REQUIREMENT - The entries below are to be returned as written, with all pictures dropped.
BEGIN AVAILABLE DATA
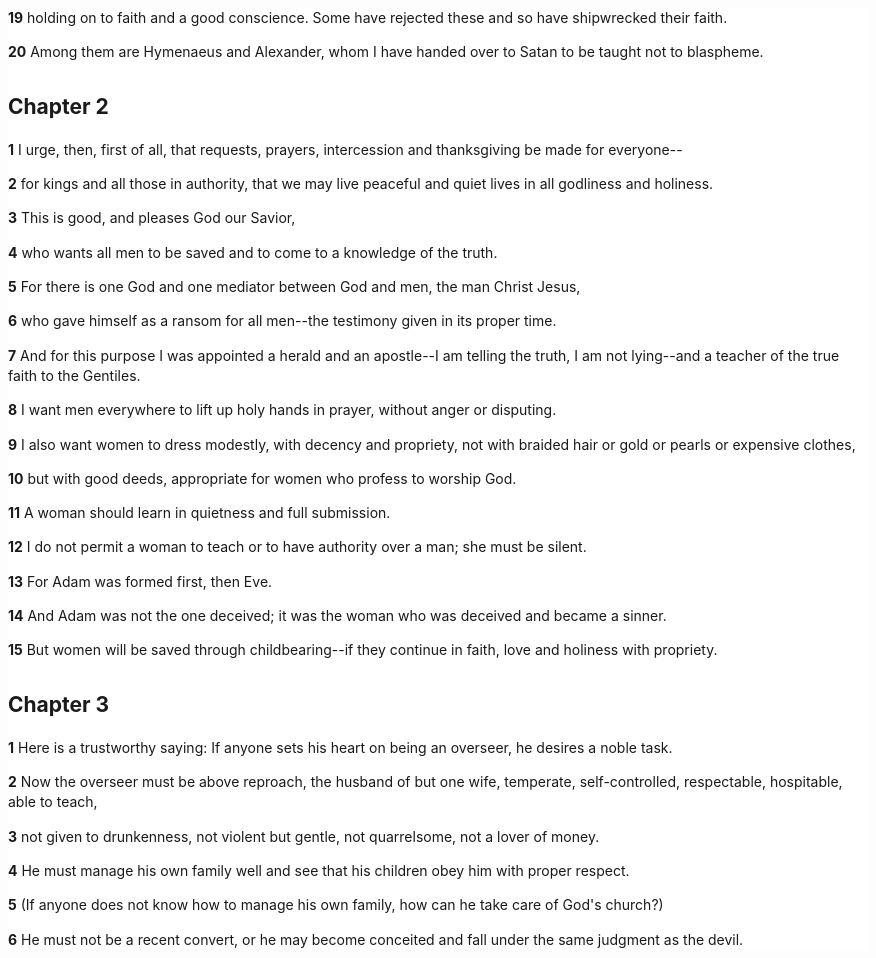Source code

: **19** holding on to faith and a good conscience. Some have rejected these and so have shipwrecked their faith.

**20** Among them are Hymenaeus and Alexander, whom I have handed over to Satan to be taught not to blaspheme.

## Chapter 2

**1** I urge, then, first of all, that requests, prayers, intercession and thanksgiving be made for everyone--

**2** for kings and all those in authority, that we may live peaceful and quiet lives in all godliness and holiness.

**3** This is good, and pleases God our Savior,

**4** who wants all men to be saved and to come to a knowledge of the truth.

**5** For there is one God and one mediator between God and men, the man Christ Jesus,

**6** who gave himself as a ransom for all men--the testimony given in its proper time.

**7** And for this purpose I was appointed a herald and an apostle--I am telling the truth, I am not lying--and a teacher of the true faith to the Gentiles.

**8** I want men everywhere to lift up holy hands in prayer, without anger or disputing.

**9** I also want women to dress modestly, with decency and propriety, not with braided hair or gold or pearls or expensive clothes,

**10** but with good deeds, appropriate for women who profess to worship God.

**11** A woman should learn in quietness and full submission.

**12** I do not permit a woman to teach or to have authority over a man; she must be silent.

**13** For Adam was formed first, then Eve.

**14** And Adam was not the one deceived; it was the woman who was deceived and became a sinner.

**15** But women will be saved through childbearing--if they continue in faith, love and holiness with propriety.

## Chapter 3

**1** Here is a trustworthy saying: If anyone sets his heart on being an overseer, he desires a noble task.

**2** Now the overseer must be above reproach, the husband of but one wife, temperate, self-controlled, respectable, hospitable, able to teach,

**3** not given to drunkenness, not violent but gentle, not quarrelsome, not a lover of money.

**4** He must manage his own family well and see that his children obey him with proper respect.

**5** (If anyone does not know how to manage his own family, how can he take care of God's church?)

**6** He must not be a recent convert, or he may become conceited and fall under the same judgment as the devil.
END AVAILABLE DATA
ANSWER SPACE -
Source code

: **19** holding on to faith and a good conscience. Some have rejected these and so have shipwrecked their faith.

**20** Among them are Hymenaeus and Alexander, whom I have handed over to Satan to be taught not to blaspheme.

## Chapter 2

**1** I urge, then, first of all, that requests, prayers, intercession and thanksgiving be made for everyone--

**2** for kings and all those in authority, that we may live peaceful and quiet lives in all godliness and holiness.

**3** This is good, and pleases God our Savior,

**4** who wants all men to be saved and to come to a knowledge of the truth.

**5** For there is one God and one mediator between God and men, the man Christ Jesus,

**6** who gave himself as a ransom for all men--the testimony given in its proper time.

**7** And for this purpose I was appointed a herald and an apostle--I am telling the truth, I am not lying--and a teacher of the true faith to the Gentiles.

**8** I want men everywhere to lift up holy hands in prayer, without anger or disputing.

**9** I also want women to dress modestly, with decency and propriety, not with braided hair or gold or pearls or expensive clothes,

**10** but with good deeds, appropriate for women who profess to worship God.

**11** A woman should learn in quietness and full submission.

**12** I do not permit a woman to teach or to have authority over a man; she must be silent.

**13** For Adam was formed first, then Eve.

**14** And Adam was not the one deceived; it was the woman who was deceived and became a sinner.

**15** But women will be saved through childbearing--if they continue in faith, love and holiness with propriety.

## Chapter 3

**1** Here is a trustworthy saying: If anyone sets his heart on being an overseer, he desires a noble task.

**2** Now the overseer must be above reproach, the husband of but one wife, temperate, self-controlled, respectable, hospitable, able to teach,

**3** not given to drunkenness, not violent but gentle, not quarrelsome, not a lover of money.

**4** He must manage his own family well and see that his children obey him with proper respect.

**5** (If anyone does not know how to manage his own family, how can he take care of God's church?)

**6** He must not be a recent convert, or he may become conceited and fall under the same judgment as the devil.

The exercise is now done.